Wenn er durch den Gefängnis-Aufenthalt nicht so abgebrüht geworden wäre, würden seine eigenen Gedanken ihn vielleicht sogar dazu bringen zu erröten. Aber dafür war Ginoza drei Jahre zu spät. Der Zug war abgefahren.
»Dann pack deine Sachen.«
»Was?« erwiderte Kagari perplex. Diese Aussage hatte ihn dann doch überrumpelt.

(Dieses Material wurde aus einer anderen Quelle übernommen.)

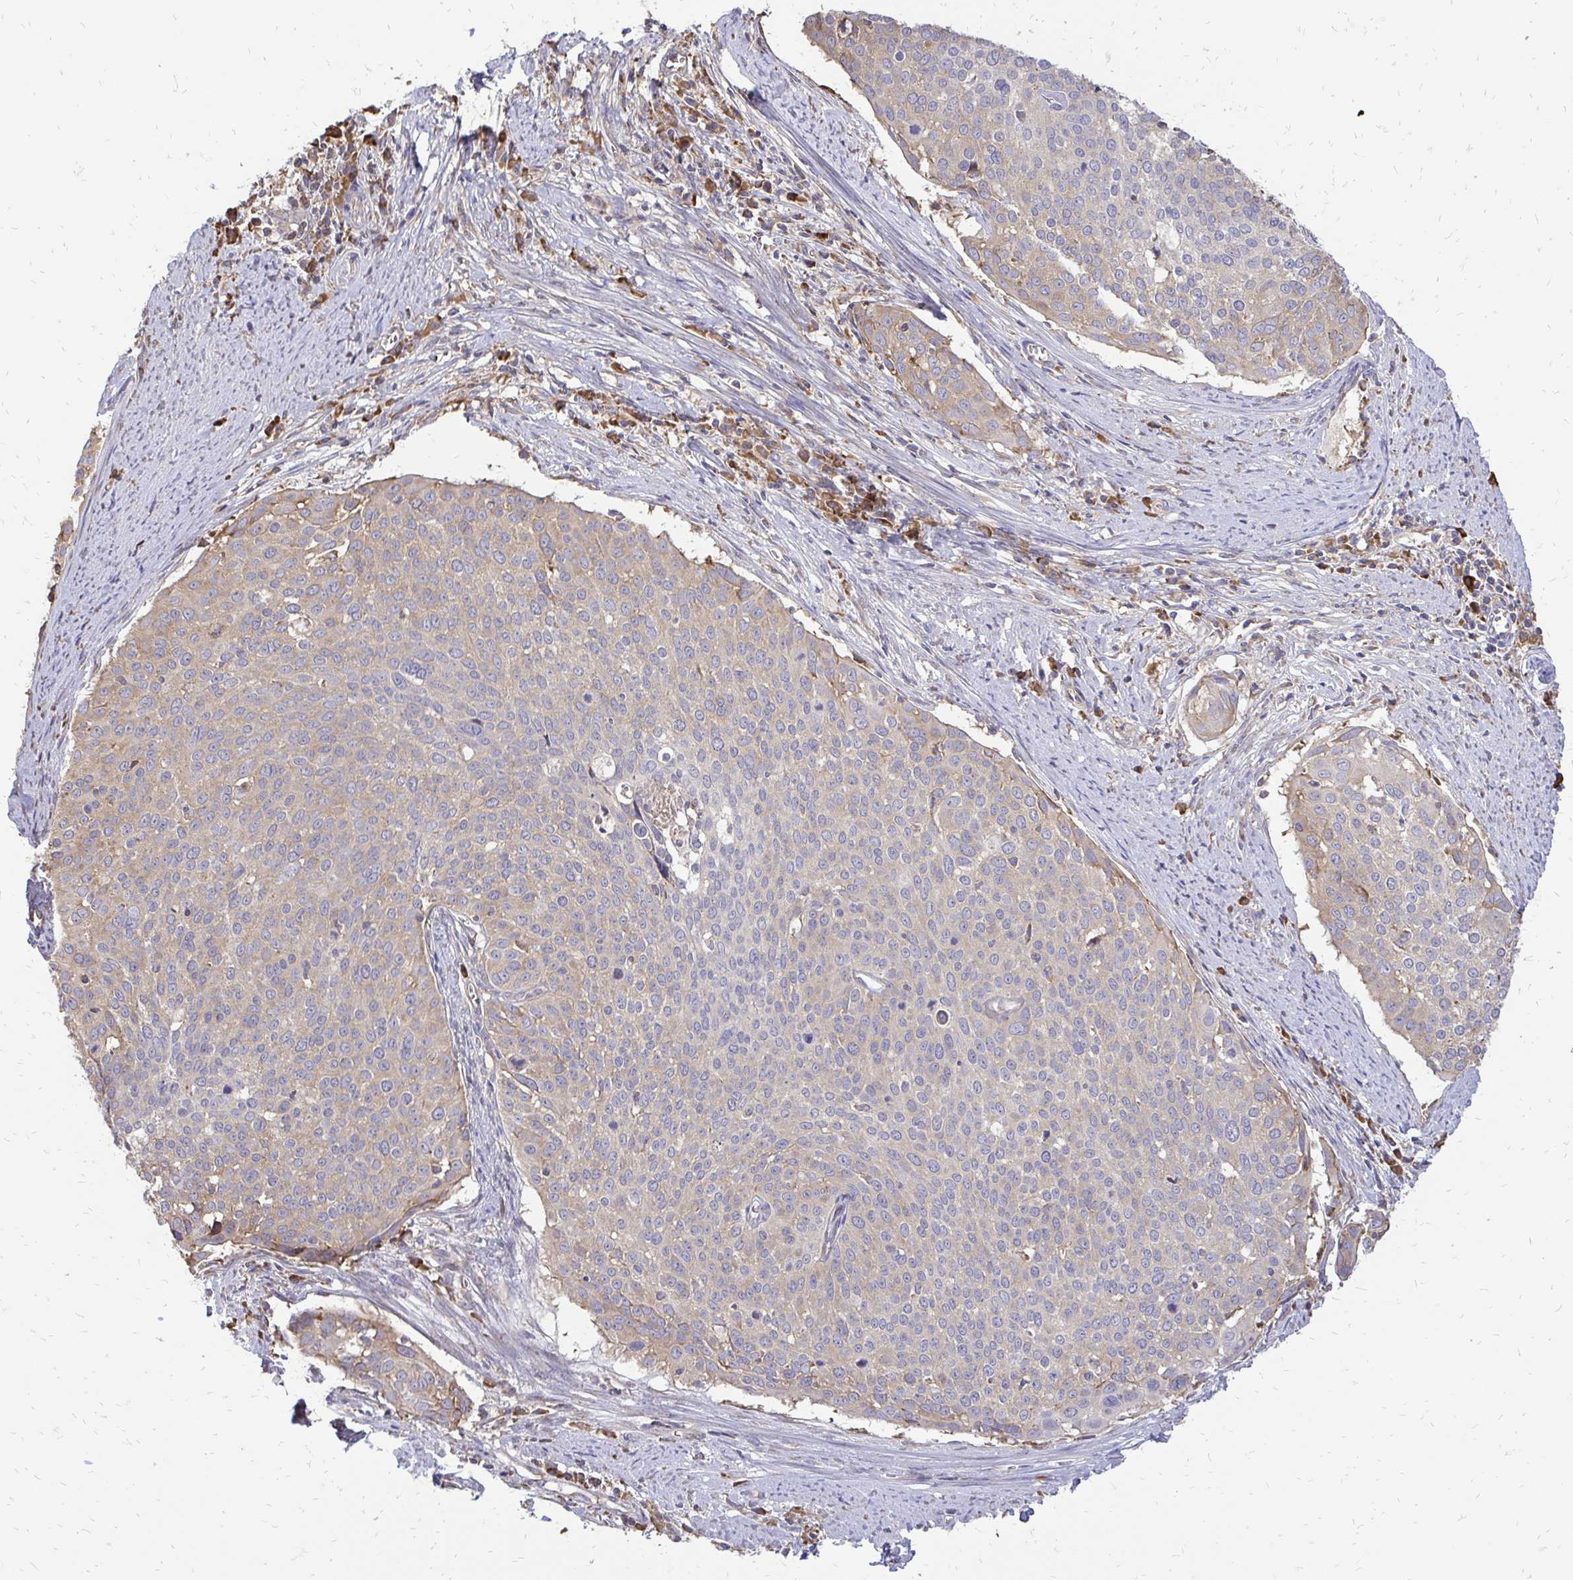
{"staining": {"intensity": "weak", "quantity": "25%-75%", "location": "cytoplasmic/membranous"}, "tissue": "cervical cancer", "cell_type": "Tumor cells", "image_type": "cancer", "snomed": [{"axis": "morphology", "description": "Squamous cell carcinoma, NOS"}, {"axis": "topography", "description": "Cervix"}], "caption": "Approximately 25%-75% of tumor cells in cervical cancer show weak cytoplasmic/membranous protein positivity as visualized by brown immunohistochemical staining.", "gene": "RPS3", "patient": {"sex": "female", "age": 39}}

»Pack deine Sachen. Du siehst heute zum ersten Mal seit Jahren die Außenwelt und wirst ins Büro der Öffentlichen Sicherheit gebracht. Das wird von nun an dein Zuhause sein.«, mit diesen Worten erhob sich der Inspektor und schien darauf zu warten, dass Kagari es ihm gleichtat. »Es sei denn, du hast es dir inzwischen Anders überlegt.«
»NEIN!«, die Antwort kam ein wenig zu schnell und überschwänglich, was man für ein paar kurze Sekunden in Ginozas Gesicht lesen konnte. »Ich mach's! Ich werde ein Vollstrecker...« - „Ich werde ein Vollstrecker!"
Und hätte sich da nicht eine Meter dicke Glasscheibe zwischen ihnen befunden, war Kagari sich weitesgehend sicher, er hätte den Inspektor angefallen und sämtliche Luft aus ihm herausgedrückt. Was er natürlich nicht zugeben würde.
Wild nach Luft schnappend, schreckte Kagari aus seinem Traum auf. Seine Kehle war ganz trocken, seine Wangen dafür aber feucht. Nur ein fieser, kleiner Fiebertraum... Er wünschte die Ereignisse von damals würden sich wiederholen, bevor es für ihn zu spät war.